Аванпост | страница 3



Изящным движением приподняв соломенную шляпу и учтиво улыбаясь, он прошествовал на середину зала, хозяин, его помощник у стойки и главный официант с сыном застыли в оцепенении.

— Дамы и господа! — начал Голубь. — Отложенный из-за вчерашней вечерней разминки концерт с вашего позволения состоится сегодня. Если господин дирижер передаст мне гармошку, я не заставлю вас долго ждать.

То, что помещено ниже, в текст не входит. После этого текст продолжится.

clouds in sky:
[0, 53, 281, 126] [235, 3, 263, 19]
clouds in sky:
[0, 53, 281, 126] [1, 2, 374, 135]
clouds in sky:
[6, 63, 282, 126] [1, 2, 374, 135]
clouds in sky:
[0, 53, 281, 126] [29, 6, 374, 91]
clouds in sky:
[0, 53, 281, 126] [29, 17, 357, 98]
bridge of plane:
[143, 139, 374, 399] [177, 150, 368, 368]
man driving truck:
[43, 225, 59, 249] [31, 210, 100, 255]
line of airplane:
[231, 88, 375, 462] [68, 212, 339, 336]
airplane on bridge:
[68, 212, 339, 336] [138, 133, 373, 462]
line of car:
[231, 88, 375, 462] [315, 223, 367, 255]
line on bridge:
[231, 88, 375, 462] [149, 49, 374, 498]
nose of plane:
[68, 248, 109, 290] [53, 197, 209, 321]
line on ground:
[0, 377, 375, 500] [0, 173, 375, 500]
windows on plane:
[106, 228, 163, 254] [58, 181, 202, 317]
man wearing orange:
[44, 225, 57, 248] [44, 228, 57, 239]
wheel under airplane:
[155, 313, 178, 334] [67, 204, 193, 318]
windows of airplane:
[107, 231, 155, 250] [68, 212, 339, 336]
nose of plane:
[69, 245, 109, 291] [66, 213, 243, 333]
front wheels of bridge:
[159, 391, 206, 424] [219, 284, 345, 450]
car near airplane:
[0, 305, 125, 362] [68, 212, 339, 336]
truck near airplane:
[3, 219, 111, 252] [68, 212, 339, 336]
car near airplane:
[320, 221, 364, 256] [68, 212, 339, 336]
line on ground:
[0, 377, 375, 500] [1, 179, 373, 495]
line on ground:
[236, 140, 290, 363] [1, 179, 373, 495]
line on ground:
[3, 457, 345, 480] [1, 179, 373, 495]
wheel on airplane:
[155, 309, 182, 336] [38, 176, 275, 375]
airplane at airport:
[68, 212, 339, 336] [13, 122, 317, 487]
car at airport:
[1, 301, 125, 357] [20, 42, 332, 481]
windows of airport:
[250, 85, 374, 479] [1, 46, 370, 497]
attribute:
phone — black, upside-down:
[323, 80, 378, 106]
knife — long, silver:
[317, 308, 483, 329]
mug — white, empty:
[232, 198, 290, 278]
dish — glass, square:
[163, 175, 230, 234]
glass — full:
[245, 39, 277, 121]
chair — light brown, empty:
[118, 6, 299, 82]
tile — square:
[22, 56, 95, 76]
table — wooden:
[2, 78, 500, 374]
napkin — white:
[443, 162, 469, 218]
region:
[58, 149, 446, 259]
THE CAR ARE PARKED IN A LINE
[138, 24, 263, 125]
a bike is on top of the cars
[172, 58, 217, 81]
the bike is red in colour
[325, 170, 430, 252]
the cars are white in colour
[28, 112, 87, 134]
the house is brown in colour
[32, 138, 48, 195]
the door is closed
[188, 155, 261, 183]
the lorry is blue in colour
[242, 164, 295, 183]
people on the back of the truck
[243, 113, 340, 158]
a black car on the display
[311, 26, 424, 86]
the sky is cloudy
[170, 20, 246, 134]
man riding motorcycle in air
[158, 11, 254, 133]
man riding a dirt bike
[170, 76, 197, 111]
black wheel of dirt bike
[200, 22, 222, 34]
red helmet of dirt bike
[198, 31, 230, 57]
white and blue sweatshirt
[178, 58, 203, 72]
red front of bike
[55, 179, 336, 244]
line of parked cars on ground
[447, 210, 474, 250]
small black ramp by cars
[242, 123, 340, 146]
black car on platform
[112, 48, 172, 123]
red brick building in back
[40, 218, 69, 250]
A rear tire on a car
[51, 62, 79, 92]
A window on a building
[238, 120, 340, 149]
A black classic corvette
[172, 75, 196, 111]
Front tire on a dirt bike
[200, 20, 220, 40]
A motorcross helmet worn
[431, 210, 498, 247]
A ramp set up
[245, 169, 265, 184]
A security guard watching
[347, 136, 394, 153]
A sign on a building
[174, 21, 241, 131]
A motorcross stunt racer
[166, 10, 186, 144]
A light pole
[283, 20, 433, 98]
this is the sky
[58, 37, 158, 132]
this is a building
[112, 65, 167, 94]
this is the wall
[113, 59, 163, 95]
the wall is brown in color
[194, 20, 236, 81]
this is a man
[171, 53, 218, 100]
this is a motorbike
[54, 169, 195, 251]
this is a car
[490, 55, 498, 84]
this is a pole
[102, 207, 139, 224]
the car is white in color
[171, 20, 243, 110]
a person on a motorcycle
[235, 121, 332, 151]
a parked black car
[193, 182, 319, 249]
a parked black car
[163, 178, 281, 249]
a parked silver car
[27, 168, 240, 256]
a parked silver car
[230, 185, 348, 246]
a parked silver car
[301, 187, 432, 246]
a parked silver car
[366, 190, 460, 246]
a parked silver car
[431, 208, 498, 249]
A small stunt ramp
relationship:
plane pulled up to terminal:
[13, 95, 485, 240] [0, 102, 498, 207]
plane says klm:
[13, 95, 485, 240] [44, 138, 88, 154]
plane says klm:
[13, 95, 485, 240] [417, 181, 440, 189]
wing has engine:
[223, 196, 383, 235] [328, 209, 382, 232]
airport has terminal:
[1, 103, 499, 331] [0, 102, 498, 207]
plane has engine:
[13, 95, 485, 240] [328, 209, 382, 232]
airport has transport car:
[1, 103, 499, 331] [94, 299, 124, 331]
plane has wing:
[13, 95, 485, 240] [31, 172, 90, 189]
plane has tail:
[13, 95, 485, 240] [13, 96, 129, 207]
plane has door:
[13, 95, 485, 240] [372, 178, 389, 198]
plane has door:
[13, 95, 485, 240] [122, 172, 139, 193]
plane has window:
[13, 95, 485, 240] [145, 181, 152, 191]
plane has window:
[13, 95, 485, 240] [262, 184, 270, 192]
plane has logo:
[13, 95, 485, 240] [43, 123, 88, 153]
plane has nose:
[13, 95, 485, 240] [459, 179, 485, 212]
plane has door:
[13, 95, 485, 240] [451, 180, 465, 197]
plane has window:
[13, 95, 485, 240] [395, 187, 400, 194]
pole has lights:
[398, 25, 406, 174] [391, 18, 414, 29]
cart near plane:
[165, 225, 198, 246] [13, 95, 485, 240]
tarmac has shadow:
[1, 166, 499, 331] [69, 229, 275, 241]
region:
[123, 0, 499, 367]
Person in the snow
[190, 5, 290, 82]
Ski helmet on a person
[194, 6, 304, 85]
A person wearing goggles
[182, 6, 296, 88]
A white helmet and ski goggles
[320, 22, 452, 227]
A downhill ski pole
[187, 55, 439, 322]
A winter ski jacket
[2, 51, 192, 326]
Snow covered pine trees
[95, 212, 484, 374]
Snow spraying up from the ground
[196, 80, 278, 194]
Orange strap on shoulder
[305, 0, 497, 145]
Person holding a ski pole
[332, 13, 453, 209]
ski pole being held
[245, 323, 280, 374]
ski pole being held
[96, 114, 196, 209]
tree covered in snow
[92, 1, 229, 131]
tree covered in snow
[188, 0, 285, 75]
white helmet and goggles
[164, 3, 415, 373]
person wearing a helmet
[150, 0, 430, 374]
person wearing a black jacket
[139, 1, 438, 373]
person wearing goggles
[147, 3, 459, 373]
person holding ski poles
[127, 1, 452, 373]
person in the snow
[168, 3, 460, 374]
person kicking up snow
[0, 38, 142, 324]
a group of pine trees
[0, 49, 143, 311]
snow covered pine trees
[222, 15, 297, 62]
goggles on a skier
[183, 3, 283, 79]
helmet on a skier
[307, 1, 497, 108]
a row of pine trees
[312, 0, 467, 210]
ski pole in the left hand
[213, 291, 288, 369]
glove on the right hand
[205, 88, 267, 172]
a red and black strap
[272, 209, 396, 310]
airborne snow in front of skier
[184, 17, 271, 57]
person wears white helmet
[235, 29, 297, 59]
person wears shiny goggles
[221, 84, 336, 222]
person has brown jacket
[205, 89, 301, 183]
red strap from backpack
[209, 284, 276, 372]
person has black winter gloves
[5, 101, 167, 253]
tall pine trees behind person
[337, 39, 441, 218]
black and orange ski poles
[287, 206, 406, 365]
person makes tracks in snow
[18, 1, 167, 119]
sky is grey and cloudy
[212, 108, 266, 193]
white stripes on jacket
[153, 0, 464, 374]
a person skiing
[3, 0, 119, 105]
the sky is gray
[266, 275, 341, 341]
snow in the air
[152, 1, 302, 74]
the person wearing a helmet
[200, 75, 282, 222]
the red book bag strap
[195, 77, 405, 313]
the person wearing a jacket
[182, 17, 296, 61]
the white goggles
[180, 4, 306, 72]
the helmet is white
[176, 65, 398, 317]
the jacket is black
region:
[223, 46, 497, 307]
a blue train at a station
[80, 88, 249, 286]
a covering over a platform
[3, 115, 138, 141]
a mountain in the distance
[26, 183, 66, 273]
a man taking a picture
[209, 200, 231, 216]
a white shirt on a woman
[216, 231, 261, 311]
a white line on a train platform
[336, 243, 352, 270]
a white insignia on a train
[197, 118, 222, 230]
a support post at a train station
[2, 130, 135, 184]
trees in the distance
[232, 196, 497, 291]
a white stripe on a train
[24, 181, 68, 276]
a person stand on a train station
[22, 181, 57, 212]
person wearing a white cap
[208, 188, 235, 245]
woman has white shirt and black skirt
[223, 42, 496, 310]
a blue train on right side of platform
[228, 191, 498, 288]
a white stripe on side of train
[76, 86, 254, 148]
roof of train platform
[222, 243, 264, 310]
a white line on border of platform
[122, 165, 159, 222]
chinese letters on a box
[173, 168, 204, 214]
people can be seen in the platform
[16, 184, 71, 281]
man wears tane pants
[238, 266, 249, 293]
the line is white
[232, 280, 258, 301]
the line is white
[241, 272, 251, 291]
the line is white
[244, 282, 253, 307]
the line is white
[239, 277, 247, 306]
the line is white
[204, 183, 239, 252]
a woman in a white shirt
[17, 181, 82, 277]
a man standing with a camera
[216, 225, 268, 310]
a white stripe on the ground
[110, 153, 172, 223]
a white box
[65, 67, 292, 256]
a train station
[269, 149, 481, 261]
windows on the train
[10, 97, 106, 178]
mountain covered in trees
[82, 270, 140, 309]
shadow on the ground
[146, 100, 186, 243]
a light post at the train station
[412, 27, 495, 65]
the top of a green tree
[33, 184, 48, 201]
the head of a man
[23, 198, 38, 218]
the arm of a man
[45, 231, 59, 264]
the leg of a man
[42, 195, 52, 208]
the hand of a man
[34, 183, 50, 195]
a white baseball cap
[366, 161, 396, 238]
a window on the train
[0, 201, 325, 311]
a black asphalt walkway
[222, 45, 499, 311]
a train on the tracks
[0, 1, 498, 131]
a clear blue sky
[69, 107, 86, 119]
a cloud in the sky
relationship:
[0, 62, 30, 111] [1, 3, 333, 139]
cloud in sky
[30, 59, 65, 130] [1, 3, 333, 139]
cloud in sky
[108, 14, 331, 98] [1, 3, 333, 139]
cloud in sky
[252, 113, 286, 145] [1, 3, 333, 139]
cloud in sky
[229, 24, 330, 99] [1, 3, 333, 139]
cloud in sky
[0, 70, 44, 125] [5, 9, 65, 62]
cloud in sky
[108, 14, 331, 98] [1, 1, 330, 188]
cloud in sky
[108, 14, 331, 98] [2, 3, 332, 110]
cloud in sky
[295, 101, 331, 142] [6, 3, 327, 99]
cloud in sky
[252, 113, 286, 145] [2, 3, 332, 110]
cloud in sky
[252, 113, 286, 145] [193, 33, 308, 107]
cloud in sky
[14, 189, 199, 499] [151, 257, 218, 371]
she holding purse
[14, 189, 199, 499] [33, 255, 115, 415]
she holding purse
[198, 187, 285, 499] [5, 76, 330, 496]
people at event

После чего он принял от оркестранта гармошку, забрался на стул, сел на спинку, небрежно швырнул свой пиджак главному официанту и прочувствованно сыграл «Кочегар Луи уехал на Гибриды». Второй куплет он пропел. Номер имел успех. Обстановка в зале все ещё оставалась накаленной, но многие перестали сжимать в карманах ножи, а это в здешних краях своего рода знак примирения. Когда же Голубь продудел марш «Эй, моряк, эй, моряк, что тебе буря, что тебе смерть», который он завершил энергичной чечеткой, все хлопали и, яростно стуча ногами, требовали продолжения концерта.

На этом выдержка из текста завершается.